Research Highlights
ナノ粒子界面活性剤:界面でのジャミング
Nature Nanotechnology 2013, 1213 doi: 10.1038/nnano.2013.278
2種類の液体の間の界面を用いて、ナノ粒子の集合を誘導することができる。ナノ粒子の濃度が十分に高いと、こうした界面は移動性を失い、固体のような性質を示し始める。これは、界面ジャミングと呼ばれるプロセスである。マサチューセッツ大学アマースト校(米国)と東北大学のT Russellたちは今回、電場を用いてこのジャミングプロセスを操作し、さまざまな非平衡形状の液滴を安定化できることを示している。
最初に、Russellたちは、安定な球状液滴を作った。
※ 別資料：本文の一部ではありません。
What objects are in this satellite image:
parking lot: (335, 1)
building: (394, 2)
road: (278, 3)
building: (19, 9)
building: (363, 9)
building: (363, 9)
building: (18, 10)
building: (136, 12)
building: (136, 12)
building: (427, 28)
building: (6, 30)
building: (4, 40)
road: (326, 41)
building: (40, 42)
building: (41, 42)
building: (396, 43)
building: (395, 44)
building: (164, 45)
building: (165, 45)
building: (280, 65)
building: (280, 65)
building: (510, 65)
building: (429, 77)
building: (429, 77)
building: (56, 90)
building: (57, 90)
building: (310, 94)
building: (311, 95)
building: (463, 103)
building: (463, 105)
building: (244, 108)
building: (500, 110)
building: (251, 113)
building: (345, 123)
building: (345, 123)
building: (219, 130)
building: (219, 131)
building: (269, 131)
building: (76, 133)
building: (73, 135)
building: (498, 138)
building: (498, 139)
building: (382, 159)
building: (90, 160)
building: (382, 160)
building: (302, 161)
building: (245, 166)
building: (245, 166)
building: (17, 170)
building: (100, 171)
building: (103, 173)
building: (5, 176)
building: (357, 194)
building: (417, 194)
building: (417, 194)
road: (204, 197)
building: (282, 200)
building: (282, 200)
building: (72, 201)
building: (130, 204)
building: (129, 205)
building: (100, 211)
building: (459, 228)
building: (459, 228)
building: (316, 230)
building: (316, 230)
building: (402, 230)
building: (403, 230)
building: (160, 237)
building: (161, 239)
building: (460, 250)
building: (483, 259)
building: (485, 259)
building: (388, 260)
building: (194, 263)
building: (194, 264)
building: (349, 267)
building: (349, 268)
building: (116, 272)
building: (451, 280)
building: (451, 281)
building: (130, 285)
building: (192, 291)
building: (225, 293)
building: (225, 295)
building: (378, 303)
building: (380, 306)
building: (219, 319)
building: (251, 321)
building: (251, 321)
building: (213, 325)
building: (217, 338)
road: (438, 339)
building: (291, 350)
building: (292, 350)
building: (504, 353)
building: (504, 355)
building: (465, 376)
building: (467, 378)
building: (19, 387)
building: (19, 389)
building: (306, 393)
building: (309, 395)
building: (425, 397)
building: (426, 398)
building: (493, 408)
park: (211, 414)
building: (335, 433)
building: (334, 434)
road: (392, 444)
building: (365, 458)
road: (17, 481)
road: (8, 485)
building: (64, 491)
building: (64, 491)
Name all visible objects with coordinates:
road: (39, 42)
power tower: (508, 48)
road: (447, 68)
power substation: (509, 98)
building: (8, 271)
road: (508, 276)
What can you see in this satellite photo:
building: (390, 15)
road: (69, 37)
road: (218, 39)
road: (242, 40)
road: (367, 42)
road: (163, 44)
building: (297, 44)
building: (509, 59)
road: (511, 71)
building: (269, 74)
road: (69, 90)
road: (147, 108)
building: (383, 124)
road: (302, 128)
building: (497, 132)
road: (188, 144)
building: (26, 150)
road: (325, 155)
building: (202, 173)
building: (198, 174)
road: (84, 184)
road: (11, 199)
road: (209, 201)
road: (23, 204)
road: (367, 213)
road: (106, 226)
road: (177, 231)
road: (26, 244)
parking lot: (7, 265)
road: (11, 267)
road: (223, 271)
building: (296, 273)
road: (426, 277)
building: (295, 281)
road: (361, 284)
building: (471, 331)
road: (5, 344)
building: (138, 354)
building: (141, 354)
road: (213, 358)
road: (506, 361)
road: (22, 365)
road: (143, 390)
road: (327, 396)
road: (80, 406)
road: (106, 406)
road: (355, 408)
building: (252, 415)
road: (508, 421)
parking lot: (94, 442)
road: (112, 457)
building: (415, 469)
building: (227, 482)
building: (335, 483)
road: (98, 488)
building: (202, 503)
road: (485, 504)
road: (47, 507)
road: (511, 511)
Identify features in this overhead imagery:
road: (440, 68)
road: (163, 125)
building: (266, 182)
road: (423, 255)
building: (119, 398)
油中に懸濁した水滴に親水性のポリスチレンナノ粒子を分散させた。親油性分子を油に加えると、親油性分子がナノ粒子と相互作用して、ナノ粒子界面活性剤が形成された。この界面活性剤が水と油の界面で自己集合して、ジャミングした不規則なナノ粒子集合体が作られる。こうして作られた球状液滴は、外部電場をかけることにより変形できる。そうすると、液滴の表面積が増え、界面により多くのナノ粒子界面活性剤を形成できるようになる。電場を切ると、この液滴は非平衡形状のままになった。
この変形ジャミングプロセスは何度も繰り返すことができ、さまざまな方向に電場をかけることで、さまざまな特異な形状を生み出せる。